# BIDMach: parameter tuning

In this notebook we'll explore automated parameter exploration by grid search. 

In [None]:
import $exec.^.lib.bidmach_notebook_init
if (Mat.hasCUDA > 0) GPUmem

## Dataset: Reuters RCV1 V2

The dataset is the widely used Reuters news article dataset RCV1 V2. This dataset and several others are loaded by running the script <code>getdata.sh</code> from the BIDMach/scripts directory. The data include both train and test subsets, and train and test labels (cats). 

In [None]:
var dir = "../data/rcv1/"             // adjust to point to the BIDMach/data/rcv1 directory
tic
val train = loadSMat(dir+"docs.smat.lz4")
val cats = loadFMat(dir+"cats.fmat.lz4")
val test = loadSMat(dir+"testdocs.smat.lz4")
val tcats = loadFMat(dir+"testcats.fmat.lz4")
toc

First lets enumerate some parameter combinations for learning rate and time exponent of the optimizer (texp)

In [None]:
val lrates = col(0.03f, 0.1f, 0.3f, 1f)        // 4 values
val texps = col(0.3f, 0.4f, 0.5f, 0.6f, 0.7f)  // 5 values

The next step is to enumerate all pairs of parameters. We can do this using the kron operator for now, this will eventually be a custom function:

In [None]:
val lrateparams = ones(texps.nrows, 1) ⊗ lrates
val texpparams = texps ⊗ ones(lrates.nrows,1)
lrateparams \ texpparams

Here's the learner again:

In [None]:
val (mm, opts) = GLM.learner(train, cats, GLM.logistic)
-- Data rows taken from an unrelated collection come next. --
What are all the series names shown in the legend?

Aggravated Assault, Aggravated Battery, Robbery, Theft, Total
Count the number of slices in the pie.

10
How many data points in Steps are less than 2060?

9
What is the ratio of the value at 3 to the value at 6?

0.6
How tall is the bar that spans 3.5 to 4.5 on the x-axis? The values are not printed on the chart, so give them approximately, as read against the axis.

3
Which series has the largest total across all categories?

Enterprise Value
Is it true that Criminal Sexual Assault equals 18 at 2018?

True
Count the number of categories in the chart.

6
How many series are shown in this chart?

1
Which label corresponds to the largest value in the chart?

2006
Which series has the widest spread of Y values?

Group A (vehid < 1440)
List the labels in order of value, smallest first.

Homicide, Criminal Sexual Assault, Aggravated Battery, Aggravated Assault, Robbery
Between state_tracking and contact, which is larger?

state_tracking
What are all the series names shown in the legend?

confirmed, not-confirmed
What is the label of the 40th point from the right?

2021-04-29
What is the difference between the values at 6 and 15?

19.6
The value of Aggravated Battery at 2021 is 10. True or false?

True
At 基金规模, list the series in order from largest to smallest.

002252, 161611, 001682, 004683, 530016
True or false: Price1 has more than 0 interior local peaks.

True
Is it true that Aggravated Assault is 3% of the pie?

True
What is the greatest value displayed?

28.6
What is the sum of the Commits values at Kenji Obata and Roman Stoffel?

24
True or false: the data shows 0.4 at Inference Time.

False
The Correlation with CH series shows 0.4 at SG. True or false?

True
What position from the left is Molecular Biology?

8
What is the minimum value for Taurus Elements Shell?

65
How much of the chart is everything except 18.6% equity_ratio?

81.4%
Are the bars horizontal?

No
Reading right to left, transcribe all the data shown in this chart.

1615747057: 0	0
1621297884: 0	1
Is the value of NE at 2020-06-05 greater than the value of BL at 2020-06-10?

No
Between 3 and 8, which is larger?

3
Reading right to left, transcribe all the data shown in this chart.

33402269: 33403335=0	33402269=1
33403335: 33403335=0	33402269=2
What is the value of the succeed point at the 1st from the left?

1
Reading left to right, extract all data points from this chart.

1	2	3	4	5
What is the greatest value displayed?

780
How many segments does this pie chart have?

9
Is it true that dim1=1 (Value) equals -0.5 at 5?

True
To keep things simple, we'll focus on just one category and train many models for it. The "targmap" option specifies a mapping from the actual base categories to the model categories. We'll map from category six to all our models:

In [None]:
val nparams = lrateparams.length
val targmap = zeros(nparams, 103)
targmap(?,6) = 1

In [None]:
opts.targmap = targmap
opts.lrate = lrateparams
opts.texp = texpparams

In [None]:
mm.train

In [None]:
val (pp, popts) = GLM.predictor(mm.model, test)

And invoke the predict method on the predictor:

In [None]:
pp.predict
val preds = FMat(pp.preds(0))

In [None]:
pp.model.asInstanceOf[GLM].mats.length

Although ll values are printed above, they are not meaningful (there is no target to compare the prediction with). 

We can now compare the accuracy of predictions (preds matrix) with ground truth (the tcats matrix). 

In [None]:
val vcats = targmap * tcats                                          // create some virtual cats
val lls = mean(ln(1e-7f + vcats ∘ preds + (1-vcats) ∘ (1-preds)),2)  // actual logistic likelihood
mean(lls)

A more thorough measure is ROC area:

In [None]:
val rocs = roc2(preds, vcats, 1-vcats, 100)   // Compute ROC curves for all categories

In [None]:
plot(rocs)

In [None]:
val aucs = mean(rocs)

The maxi2 function will find the max value and its index.

In [None]:
val (bestv, besti) = maxi2(aucs)

And using the best index we can find the optimal parameters:

In [None]:
texpparams(besti) \ lrateparams(besti)

> Write the optimal values in the cell below:

<b>Note:</b> although our parameters lay in a square grid, we could have enumerated any sequence of pairs, and we could have searched over more parameters. The learner infrastructure supports more intelligent model optimization (e.g. Bayesian methods).